Kürtlerle “helalleşmek” nasıl olacak? Daha bu soruyu sorar sormaz, CHP Başkanı’nın “Kandil’i yerle yeksan etmezsem bana da Kılıçdaroğlu demesinler” sözünü hatırlıyoruz. “Helalleşme” Kürdü öldürmeden bir dakika önce “hakkını helal et Kürt kardeşim seni cennete gönderiyorum” demek midir? Helalleşme, suçlular yargılandıktan, ülkede barış sağlandıktan, Kürt halkının bütün hakları iade edildikten sonra anlam kazanır. Ancak bunları yerine getiren iktidarlar, halkın gasp edilen bütün haklarını iade ettikten sonra, bu haklar uğrunda can veren, zulme uğrayan insanların varislerinden “helallik” isteyerek yaralı ruhların karşılıklı sağaltılmasına çalışacaklardır.

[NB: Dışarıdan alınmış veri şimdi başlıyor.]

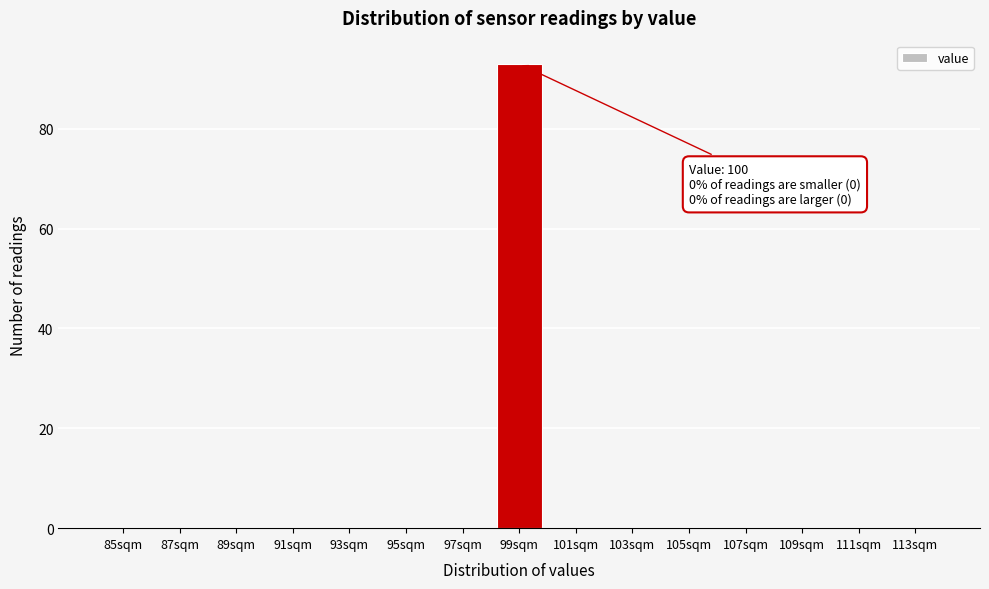

Reading left to right, list all the values displayed in this chart.

85sqm=0	87sqm=0	89sqm=0	91sqm=0	93sqm=0	95sqm=0	97sqm=0	99sqm=93	101sqm=0	103sqm=0	105sqm=0	107sqm=0	109sqm=0	111sqm=0	113sqm=0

Savaş sürüyor. Savaşa son vereceğiz diyeceksiniz. Borcunuzun bir kısmını böyle ödeyeceksiniz. Gasp edilen hakları iade edeceksiniz. Bir kısım günahlarınızdan böyle kurtulacaksınız. İşkencecilerden, katliamcılardan hesap soracaksınız. Öteki borçlarınızı böyle ödeyeceksiniz. Sonra dönüp mağdur ve mazlum halka “senin yediğim kul haklarını ödedim mi, hakkını helal ediyor musun?” diyeceksiniz.
Devlet bu halka “borçludur” ve işin tuhafı, Kılıçdaroğlu’nun cebinde bu “borçları” ödeyecek parası, yani programı yok.
Yine de “iyi niyet” beyanı olarak şu “helalleşme” sözünü “not” edebiliriz. Yeter ki, bu “notu” bir “helalleşme manifestosu” gibi, bir de dönüp halkın önünde kıraat etmeye kalkmayalım. Ne demiş şair: “Ainesi iştir kişinin lafa bakılmaz-Şahsın görünür rütbe-i aklı eserinde.”
Eserini yaz Sayın Kılıçdaroğlu, halk o esere hak ettiği değeri elbette verecektir.